The case of PJSC CB PrivatBank is the most indicative.
The court accepted the arguments of the tax authority that UK SPV Credit Finance PLC is not a beneficial owner of the income, but a nominal holder, intermediary of such income, since the company arranged the transit of the interest revenue received on loans from the PJSC CB PrivatBank in favor of beneficial holders of bonds issued by this company. The court did not accept the tax residence certificate as a proof of the beneficial owner’s status, since this document does not confirm or refute the information about the owner or intermediary of such income.
Unlike the case of PJSC CB PrivatBank, in which the court sided the tax authorities, in the case of PJSC Philip Morris Ukraine a decision was made in favor of the taxpayer.

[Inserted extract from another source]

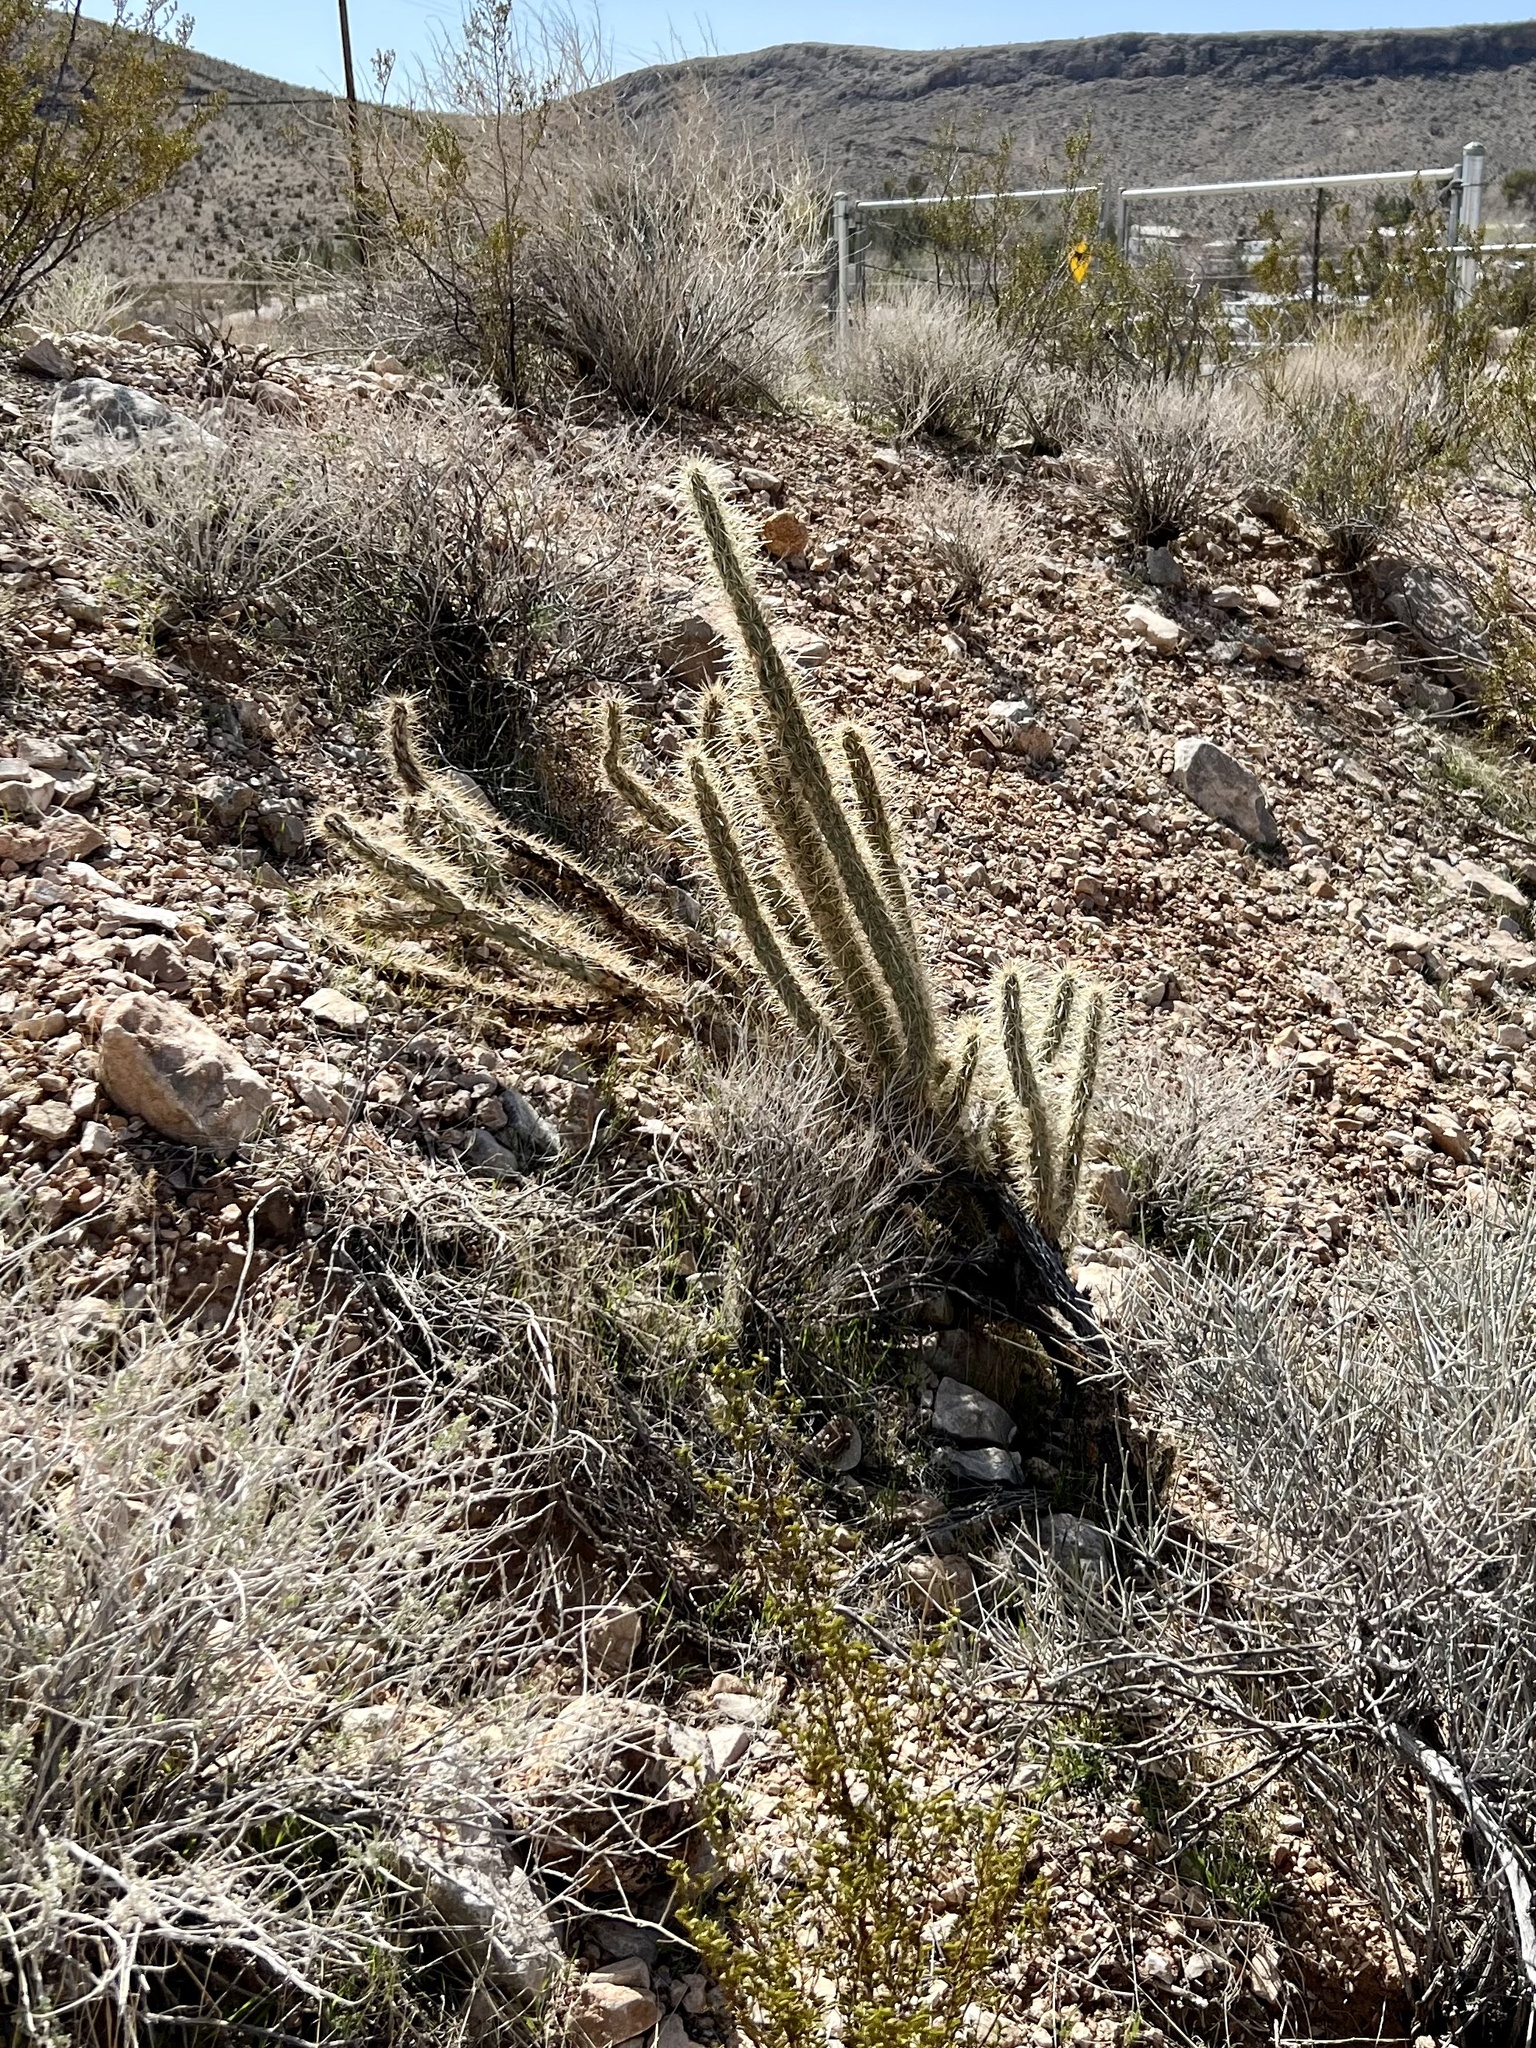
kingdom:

Circumstances of the case: Philip Morris Global Brands Sarl (PM Brands) (Switzerland) and Philip Morris Global Brands Inc (PMGB) (USA) entered into an Intellectual Property Agreement. According to the agreement, the PMGB has an exclusive right to any royalties that may be paid by any recipient of the right under any assignment (transfer) agreement.
The Ukrainian PJSC and the American PMGB entered into the agreement on the use of the intellectual property object, namely, a number of trademarks. The terms and conditions of the agreement are drawn up in such a way that they do not contain provisions on agency or intermediary functions of PMGB (USA), which means that the company has the actual proprietary rights of the owner to such trademarks.
The court has concluded that the licensor is the beneficial owner since pursuant to the license agreement it guarantees that it is a legal owner of all rights granted to the licensee under the agreement and that such rights are free of any obligations to third parties. Therefore, the PJSC has lawfully applied a rate of 10% during the taxation of the royalties paid.
The main arguments used by the tax authorities when substantiating their claims were as follows: the analysis of agreements concluded with a non-resident, information about the non-resident company obtained from public sources, and the requests to the competent jurisdictions where the company of the beneficial owner of income is registered.
On 23 July 2018 Ukraine has finally signed the Multilateral Convention to Implement Tax Treaty Related Measures to Prevent Base Erosion and Profit Shifting (MLI). The main purpose of this MLI Convention is to counteract the base erosion and profit shifting.
The MLI Convention not only provides for the use of concept of beneficial owner, but also introduces the Principal Purpose Test to prevent abuse of tax treaties.
The Principal Purpose Test means that tax exemptions will not be granted for profit or capital, if there is reason to believe that obtaining such benefit is one of the main objectives of the transaction.
In practice the attention will be paid to the purpose of payments abroad (for example, whether there is a commercial purpose and essence in the purpose of the transaction, or the transaction in question is mainly aimed at obtaining tax benefits).
Local laws in certain countries already provide for similar general anti-abuse rules. According to these rules, the tax authorities have the right to refuse to apply tax benefits under any agreements, if such agreements do not have any commercial purpose and are solely aimed at obtaining tax benefits.
Following the signing of the MLI Convention, the Principal Purpose Test will apply to all treaties for the avoidance of double taxation signed by Ukraine. It is expected that for Ukraine the MLI Convention will take effect not earlier than in 2019 – this time is required for the ratification of agreement.